Entendez le silence dans les montagnes et les rivières, la grande terre, le ciel. Finalement, l’univers entier finira par tomber dans un profond silence. Percevez ce même silence profond en vous-même. 

Dans cet état, il n’y a aucun son, et quand vous écoutez, vous écoutez le son de l’absence de son. Chaque pensée retourne au silence et devient immobile. Lorsque vous pratiquez cette technique, il est important de ne rien forcer quand vous écoutez, mais de rester détendu et d’écouter de manière naturelle. 

En fin de compte, c’est notre conscience unifiée avec le vide qui est réellement à l’écoute du silence. « Être conscient du silence » et « voir le silence » sont la même chose. Qui est conscient du silence ? Qui voit le silence ? C’est notre nature éclairée qui est consciente et qui voit. La prochaine étape dans la pratique est de demeurer dans la clarté du silence, et une fois que vous savez comment le faire, la dernière étape est d’éclairer votre propre esprit en voyant votre vraie nature. Cela peut prendre un certain temps pour atteindre ces étapes, mais si vous maintenez votre conscience du silence, alors vous finirez par l’atteindre. Il est très important de pratiquer lentement et régulièrement. Lorsque vous sentez que votre esprit recommence à errer tout en écoutant le silence, revenez à la deuxième étape et concentrez-vous sur le mouvement des yeux au nez, puis la bouche, sans pensées ou images dans votre cœur. 

Notre vraie nature est le vide de toute chose, la « véritable forme sans forme ». La pratique du Chan consiste à voir, entendre, être conscient de et savoir clairement cela. Il s’agit de réaliser que ce que nous avons l’habitude de voir, d’entendre, d’être conscients de et de savoir est une illusion. Nous commençons cette pratique de l’écoute pour nous accorder à une conscience plus profonde qui mène à la réalisation de la vacuité, ce qui à son tour nous vide de nos vues et notions erronées. Plus important encore, cette pratique du chan nous permet d’entrer dans la véritable forme de la nature éveillée. 
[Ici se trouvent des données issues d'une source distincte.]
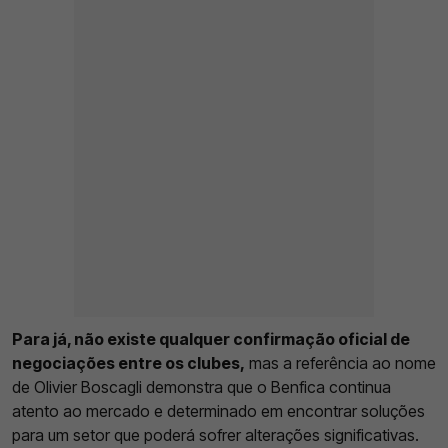
Para já, não existe qualquer confirmação oficial de
negociações entre os clubes,
mas a referência ao nome
de Olivier Boscagli demonstra que o Benfica continua
atento ao mercado e determinado em encontrar soluções
para um setor que poderá sofrer alterações significativas.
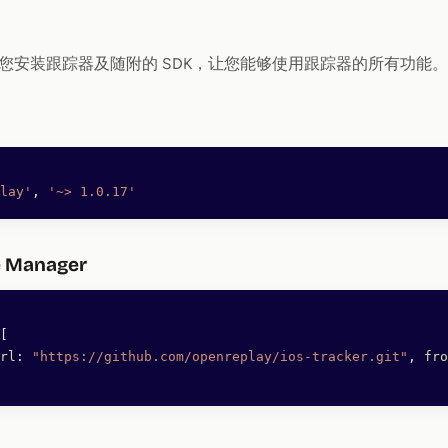
您安装跟踪器及随附的 SDK，让您能够使用跟踪器的所有功能。
lay'
, 
'~> 1.0.17'
e Manager
[
rl
: 
"https://github.com/openreplay/ios-tracker.git"
, 
fro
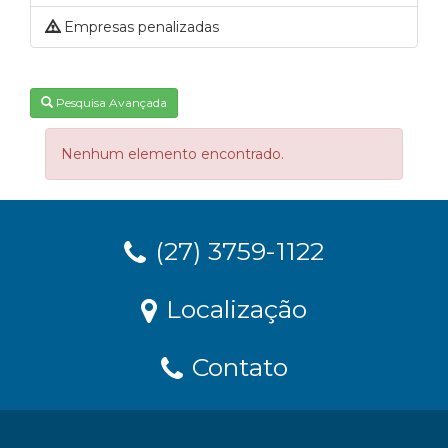
Empresas penalizadas
Pesquisa Avançada
Nenhum elemento encontrado.
(27) 3759-1122
Localização
Contato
Une telle forme est éternelle ; elle est non-née et ne meurt jamais, n’est ni souillée ni pure, n’augmente ni ne diminue. Il n’y a absolument rien à quoi s’accrocher : pas de renaissance dans le samsara ; pas de monde de la forme physique, de sensation, de pensée, d’impulsion ou de conscience ; pas de douleur ni de bonheur, pas de gain ni de perte. C’est ce que le bodhisattva Guanyin a réalisé en écoutant le silence dans les sons des vagues3. Avec notre propre pratique, nous aussi, nous pouvons entrer dans le courant de notre véritable nature et voir notre visage tel qu’il est. 


1- Cette pratique est enseignée par Guanyin, bodhisattva de la compassion également connu sous le nom d'Ava- lokiteshvara, dans le Shurangama Sutra.

2- L’esprit dispersé par les pensées discursives.

3- Dans le Shurangama Sutra, Guanyin, qui vivait sur une île, écoutait le bruit des vagues qui s’échouaient sur les rochers du rivage.


Cet article est paru dans Sagesses Bouddhistes n°12 (hiver 2019)

 

À l’âge de 25 ans, maître Hsin Tao est ordonné moine au monastère de Fo Guang Shan par le vénérable maître Hsing Yun. Inspiré par les grands sages indiens, tels que Mahakashyapa et Milarepa en particulier, il pratique le chan (bouddhisme chinois) en retraite solitaire pendant dix ans, se retirant dans des cimetières et jeûnant pendant deux ans. En 1984, il fonde le monastère Wu Sheng de Ling Jiou Mountain à Taiwan.